### Try it
Your copy should start at the line with "02 huberman_7_372-03-2010 10:01 Pagina 12" and end at the line with "whereas the present" in the data below. Transcribe only those lines, exactly, pictures excluded.

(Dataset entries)
◆ ◆ ◆ ◆ ◆ ◆ ◆
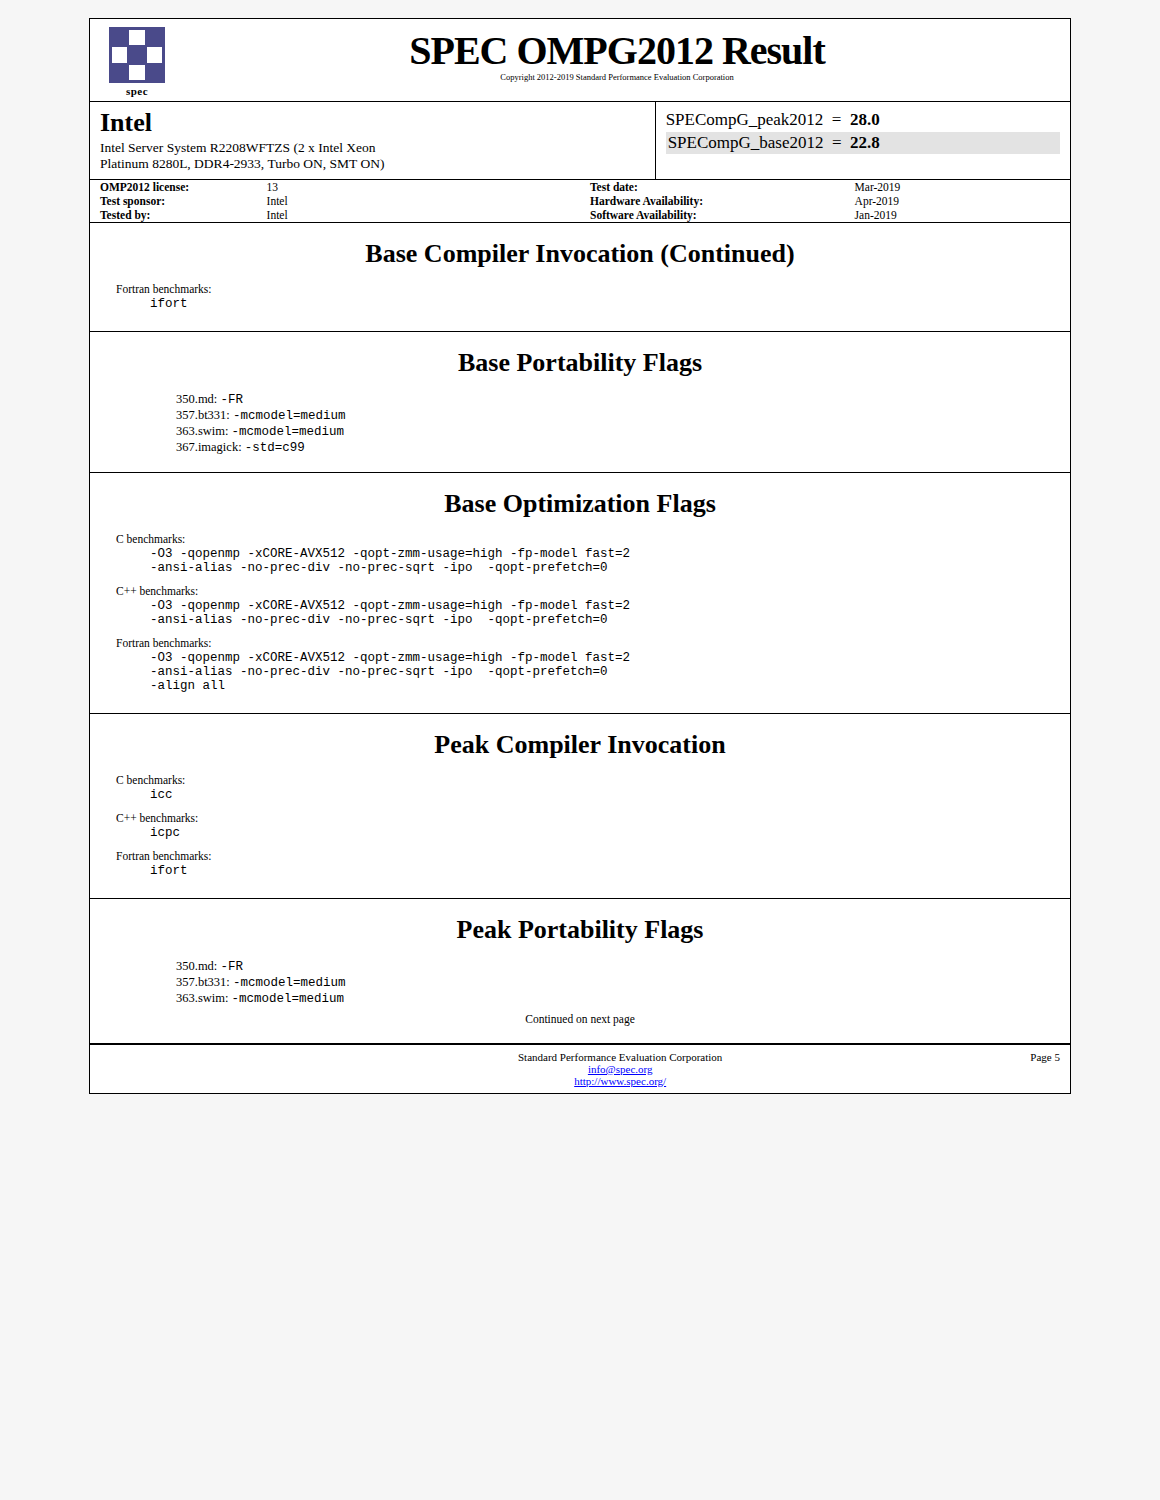spec
SPEC OMPG2012 Result
Copyright 2012-2019 Standard Performance Evaluation Corporation
Intel
Intel Server System R2208WFTZS (2 x Intel Xeon
Platinum 8280L, DDR4-2933, Turbo ON, SMT ON)
SPECompG_peak2012 = 28.0
SPECompG_base2012 = 22.8
| OMP2012 license: | 13 | Test date: | Mar-2019 |
| Test sponsor: | Intel | Hardware Availability: | Apr-2019 |
| Tested by: | Intel | Software Availability: | Jan-2019 |
Base Compiler Invocation (Continued)
Fortran benchmarks:
ifort
Base Portability Flags
350.md: -FR
357.bt331: -mcmodel=medium
363.swim: -mcmodel=medium
367.imagick: -std=c99
Base Optimization Flags
C benchmarks:
-O3 -qopenmp -xCORE-AVX512 -qopt-zmm-usage=high -fp-model fast=2
-ansi-alias -no-prec-div -no-prec-sqrt -ipo  -qopt-prefetch=0
C++ benchmarks:
-O3 -qopenmp -xCORE-AVX512 -qopt-zmm-usage=high -fp-model fast=2
-ansi-alias -no-prec-div -no-prec-sqrt -ipo  -qopt-prefetch=0
Fortran benchmarks:
-O3 -qopenmp -xCORE-AVX512 -qopt-zmm-usage=high -fp-model fast=2
-ansi-alias -no-prec-div -no-prec-sqrt -ipo  -qopt-prefetch=0
-align all
Peak Compiler Invocation
C benchmarks:
icc
C++ benchmarks:
icpc
Fortran benchmarks:
ifort
Peak Portability Flags
350.md: -FR
357.bt331: -mcmodel=medium
363.swim: -mcmodel=medium
Continued on next page
Standard Performance Evaluation Corporation
info@spec.org
http://www.spec.org/
Page 5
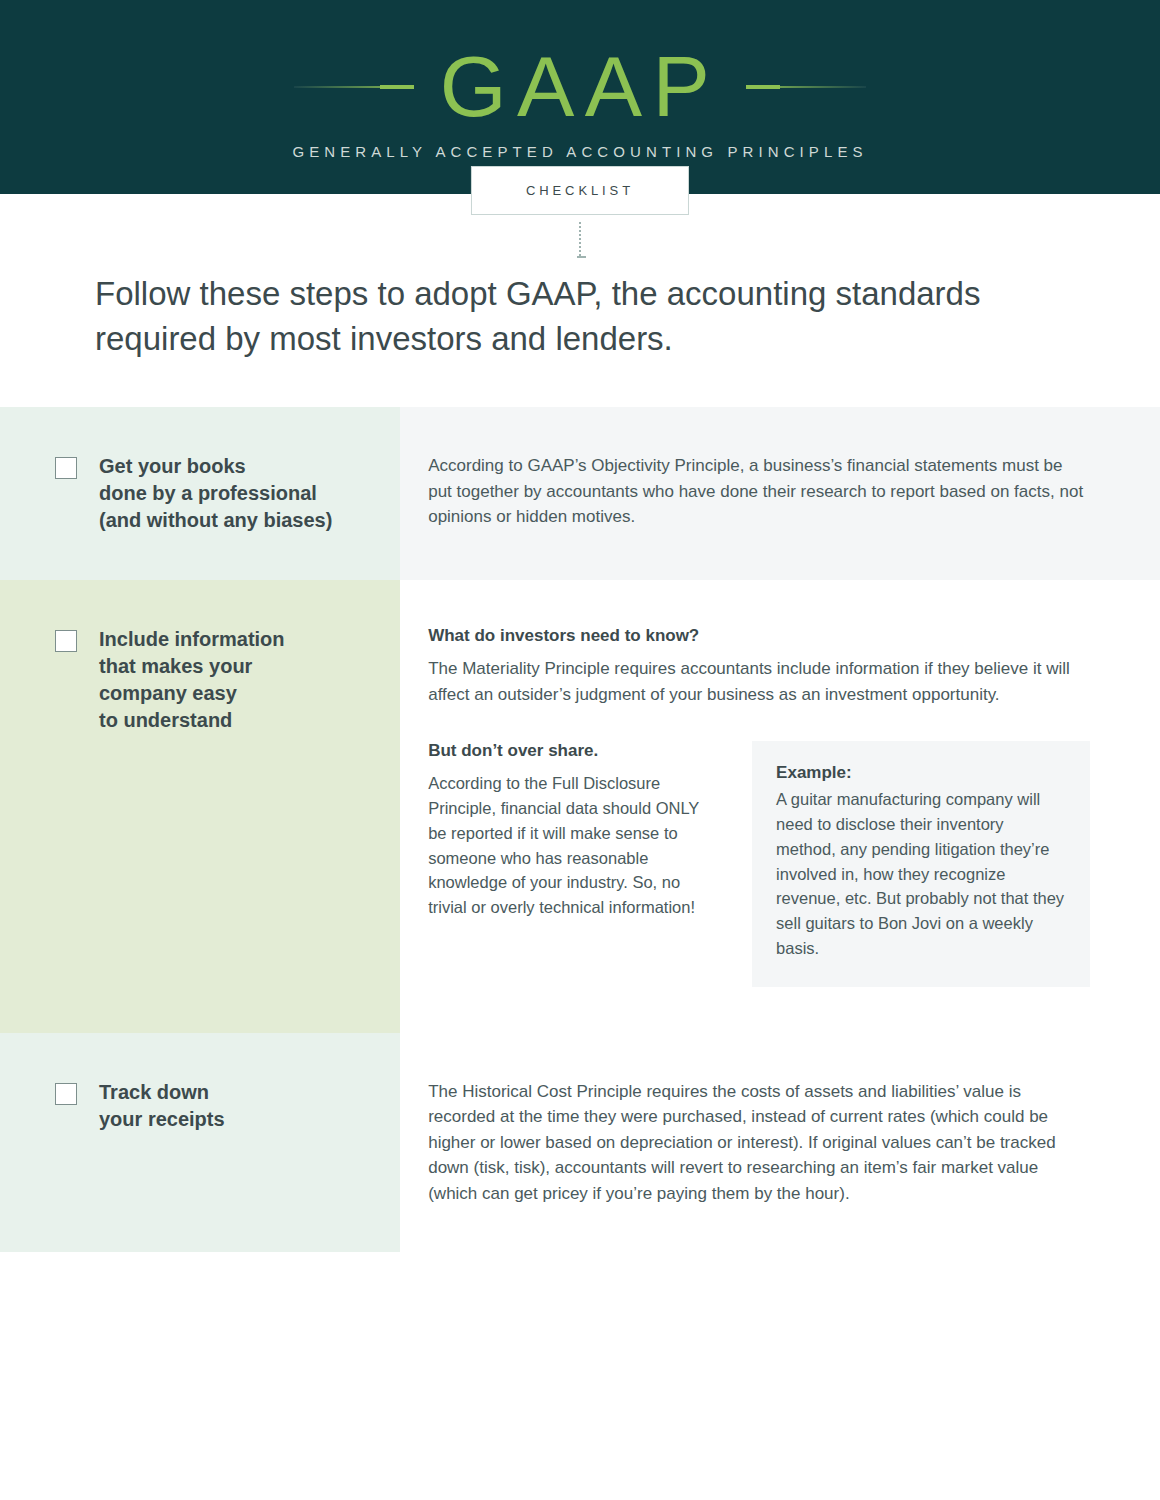GAAP
Generally Accepted Accounting Principles
Checklist
Follow these steps to adopt GAAP, the accounting standards required by most investors and lenders.
Get your books
done by a professional
(and without any biases)
According to GAAP’s Objectivity Principle, a business’s financial statements must be put together by accountants who have done their research to report based on facts, not opinions or hidden motives.
Include information
that makes your
company easy
to understand
What do investors need to know?
The Materiality Principle requires accountants include information if they believe it will affect an outsider’s judgment of your business as an investment opportunity.
But don’t over share.
According to the Full Disclosure Principle, financial data should ONLY be reported if it will make sense to someone who has reasonable knowledge of your industry. So, no trivial or overly technical information!
Example:
A guitar manufacturing company will need to disclose their inventory method, any pending litigation they’re involved in, how they recognize revenue, etc. But probably not that they sell guitars to Bon Jovi on a weekly basis.
Track down
your receipts
The Historical Cost Principle requires the costs of assets and liabilities’ value is recorded at the time they were purchased, instead of current rates (which could be higher or lower based on depreciation or interest). If original values can’t be tracked down (tisk, tisk), accountants will revert to researching an item’s fair market value (which can get pricey if you’re paying them by the hour).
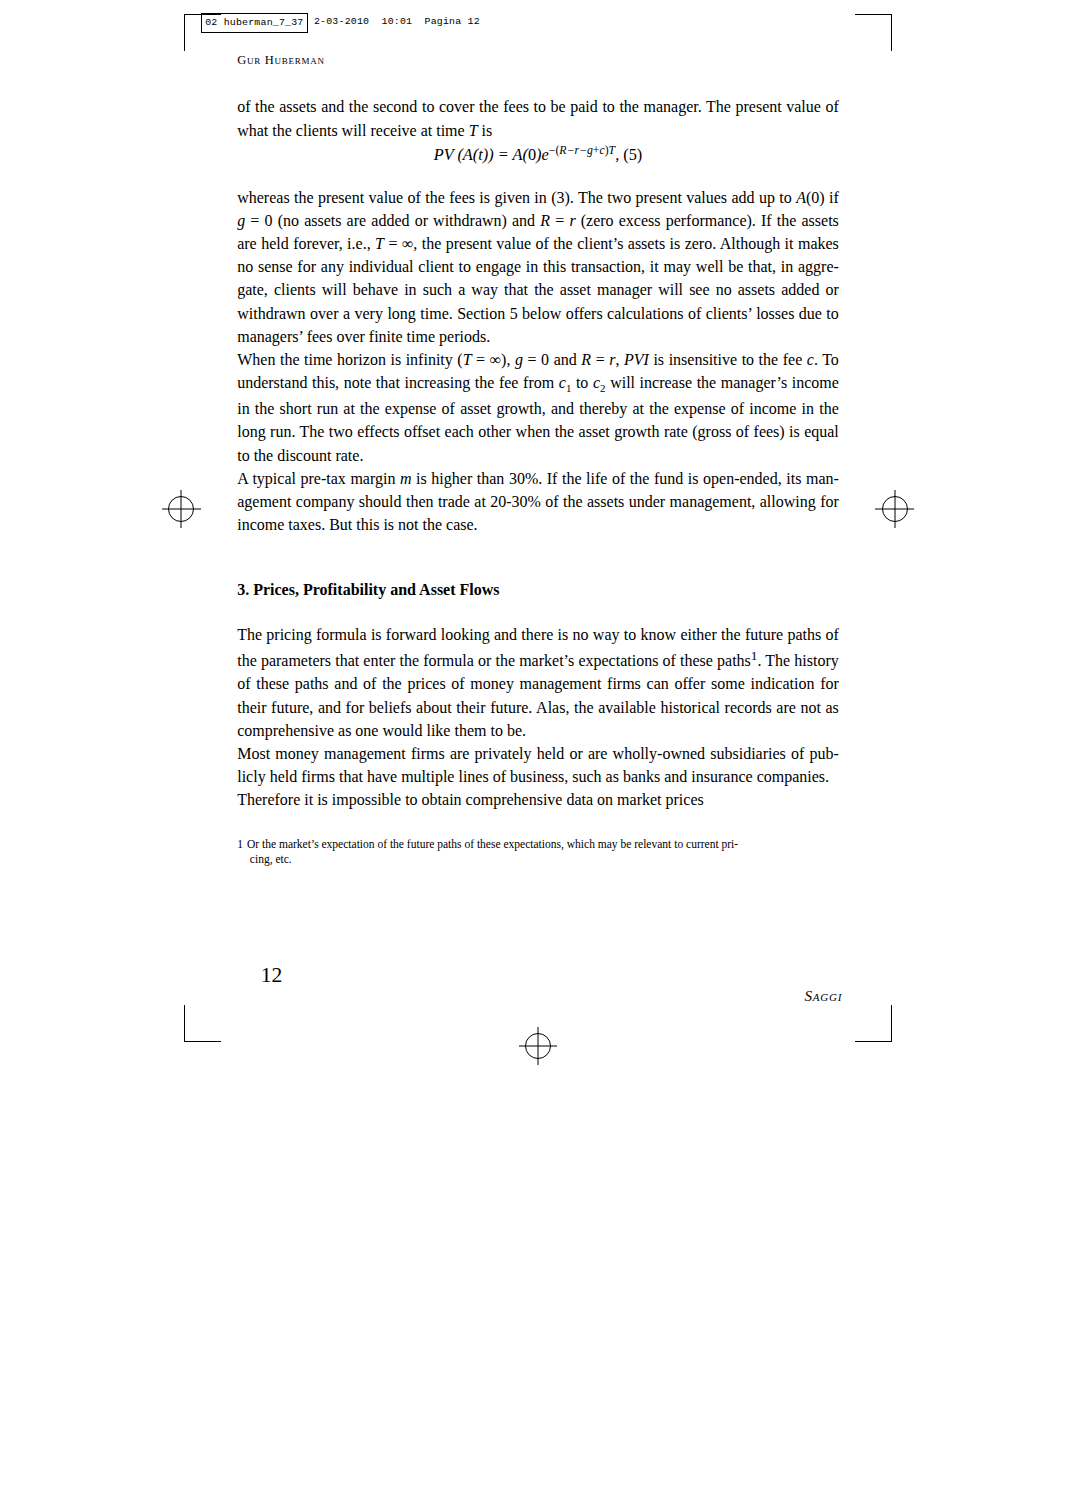02 huberman_7_372-03-2010 10:01 Pagina 12
Gur Huberman
of the assets and the second to cover the fees to be paid to the manager. The present value of what the clients will receive at time T is
PV (A(t)) = A(0)e−(R−r−g+c)T, (5)
whereas the present value of the fees is given in (3). The two present values add up to A(0) if g = 0 (no assets are added or withdrawn) and R = r (zero excess performance). If the assets are held forever, i.e., T = ∞, the present value of the client’s assets is zero. Although it makes no sense for any individual client to engage in this transaction, it may well be that, in aggregate, clients will behave in such a way that the asset manager will see no assets added or withdrawn over a very long time. Section 5 below offers calculations of clients’ losses due to managers’ fees over finite time periods.
When the time horizon is infinity (T = ∞), g = 0 and R = r, PVI is insensitive to the fee c. To understand this, note that increasing the fee from c1 to c2 will increase the manager’s income in the short run at the expense of asset growth, and thereby at the expense of income in the long run. The two effects offset each other when the asset growth rate (gross of fees) is equal to the discount rate.
A typical pre-tax margin m is higher than 30%. If the life of the fund is open-ended, its management company should then trade at 20-30% of the assets under management, allowing for income taxes. But this is not the case.
3. Prices, Profitability and Asset Flows
The pricing formula is forward looking and there is no way to know either the future paths of the parameters that enter the formula or the market’s expectations of these paths1. The history of these paths and of the prices of money management firms can offer some indication for their future, and for beliefs about their future. Alas, the available historical records are not as comprehensive as one would like them to be.
Most money management firms are privately held or are wholly-owned subsidiaries of publicly held firms that have multiple lines of business, such as banks and insurance companies.
Therefore it is impossible to obtain comprehensive data on market prices
1 Or the market’s expectation of the future paths of these expectations, which may be relevant to current pri-cing, etc.
12
Saggi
◆ ◆ ◆ ◆ ◆ ◆ ◆
### Exercise output
02 huberman_7_372-03-2010 10:01 Pagina 12
Gur Huberman
of the assets and the second to cover the fees to be paid to the manager. The present value of what the clients will receive at time T is
PV (A(t)) = A(0)e−(R−r−g+c)T, (5)
whereas the present value of the fees is given in (3). The two present values add up to A(0) if g = 0 (no assets are added or withdrawn) and R = r (zero excess performance). If the assets are held forever, i.e., T = ∞, the present value of the client’s assets is zero. Although it makes no sense for any individual client to engage in this transaction, it may well be that, in aggregate, clients will behave in such a way that the asset manager will see no assets added or withdrawn over a very long time. Section 5 below offers calculations of clients’ losses due to managers’ fees over finite time periods.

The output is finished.